Life has thrown a couple of insanely curve balls at me recently, and I've been taking things slow. This month I've felt that it's time for me to start "Moving Forward Boldly"—which means a few things. Specifically as it is applied here, offering these experiences in a more professional manner is something I've been wanting to do for a while. Part of the time has been spent building my skills, and part of the time has been me nervous to really take the jump. Who knows what will happen, but I do wonder about this concept as it relates to nurturing divinity. I've had a few experiences where moving forward boldly with something I've felt prompted and encouraged to do has resulted in emotional and physical pain and distress.
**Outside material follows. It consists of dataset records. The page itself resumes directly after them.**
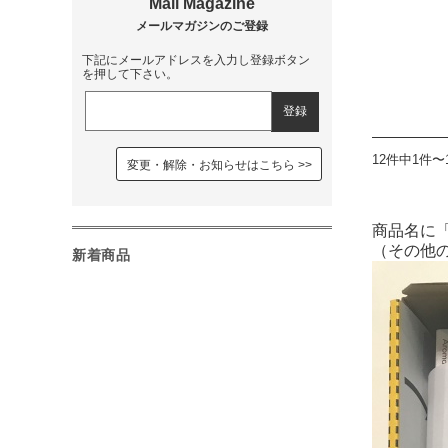
下記にメールアドレスを入力し登録ボタン
を押して下さい。
12件中1件〜
変更・解除・お知らせはこちら
商品名に
（その他
新着商品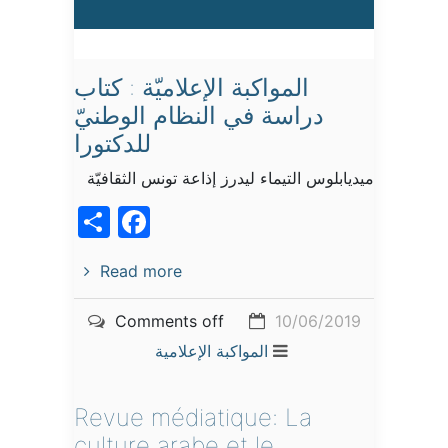
المواكبة الإعلاميّة : كتاب
دراسة في النظام الوطنيّ
للدكتورا
ميديابلوس التيماء ليدرز إذاعة تونس الثقافيّة
acebook
Share
Read more
Comments off
10/06/2019
المواكبة الإعلامية
Revue médiatique: La
culture arabe et le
These, for some reason, seem to stand out and rule my mojo a lot of the time. It sucks, but is super real.
While discussing Ether 3 with a friend recently, I was reminded of an important See God/See Self truth— in this chapter, the brother of Jared sees God. After he first sees his finger (and is shocked), he asks the Lord to reveal Himself. The Lord asks if he believes the words which He shall speak, and in verse 12 the brother of Jared says: "Yea, Lord, I know that though speakest the truth, for thou art a God of truth, and canst not lie." And then the Lord showed Himself unto him.
Pretty awe-some. As I thought about times in my life when it seemed that the veil to seeing God became thinner, I recognized that not only was I believing and trusting God—I was believing and trusting myself. Sometimes it's hard to believe and trust that God isn't lying when He says He loves me and that it'll all be okay, because of what I've experienced. And sometimes it's hard to believe and trust in myself when I keep making "mistakes" or even brave choices that end disastrously.
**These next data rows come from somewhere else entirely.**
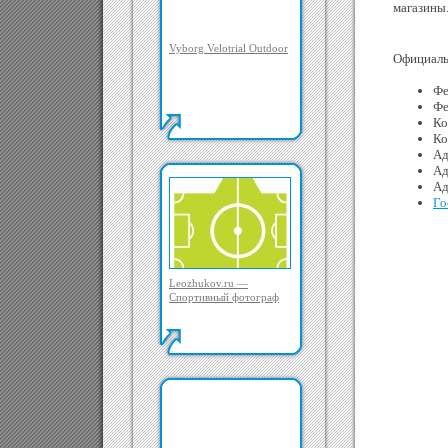
магазины
Vyborg Velotrial Outdoor
Официаль
Фе
Фе
Ко
Ко
Ад
Ад
Ад
Го
Leozhukov.ru —
Спортивный фотограф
This conversation has Brene Brown oozing all over it and I am truly so grateful for her contribution to helping the world understand vulnerability and courage. I'm in the middle of reading her most recent book, RISING STRONG. The tagline reads: "If we are brave enough, often enough, we will fall. This is a book about what it takes to get back up." (At times I gobble this book up... at times I just sit there and look at it.)
So here's my wrap-up: If I want to nurture my divinity, as I pursue that journey, I will fail and I will fall. Having the courage to keep trusting and believing in God and in myself, and get back up, is also part of that journey. Maybe it's the same for you.